EXERCISE AIM: If an entry holds a picture, drop the picture and restate the rest word for word.

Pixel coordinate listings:

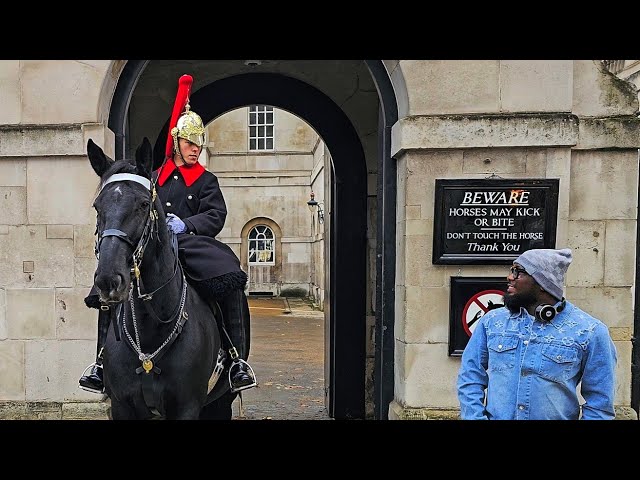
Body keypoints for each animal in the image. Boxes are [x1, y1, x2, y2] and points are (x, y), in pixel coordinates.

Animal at [87, 137, 240, 418]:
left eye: (143, 204)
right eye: (97, 206)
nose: (109, 280)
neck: (151, 328)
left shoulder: (187, 406)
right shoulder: (121, 405)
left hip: (220, 401)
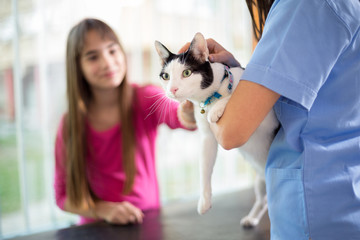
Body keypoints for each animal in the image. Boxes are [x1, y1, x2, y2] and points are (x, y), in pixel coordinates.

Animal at [154, 32, 278, 228]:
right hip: (260, 181)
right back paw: (251, 218)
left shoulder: (269, 119)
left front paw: (216, 109)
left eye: (186, 73)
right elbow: (204, 168)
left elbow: (232, 98)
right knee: (263, 200)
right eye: (165, 76)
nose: (172, 90)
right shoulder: (207, 138)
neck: (209, 97)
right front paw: (204, 201)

ANSWER FOR THIS EXERCISE:
Body keypoints for each animal in the image. Boxes are [x1, y1, x2, y2] and points are (x, y), in pixel coordinates.

Animal at [87, 137, 240, 418]:
left eye: (143, 204)
right eye: (97, 206)
nose: (109, 280)
neck: (151, 328)
left shoulder: (187, 406)
right shoulder: (121, 405)
left hip: (220, 401)
Body keypoints for each animal in the image. Boxes are [x1, y1, x2, y2] and points are (x, y), in pixel coordinates.

Animal at [154, 32, 278, 228]:
right hip: (260, 181)
right back paw: (251, 218)
left shoulder: (269, 119)
left front paw: (216, 109)
left eye: (186, 73)
right elbow: (204, 168)
left elbow: (232, 98)
right knee: (263, 200)
right eye: (165, 76)
nose: (172, 90)
right shoulder: (207, 138)
neck: (209, 97)
right front paw: (204, 201)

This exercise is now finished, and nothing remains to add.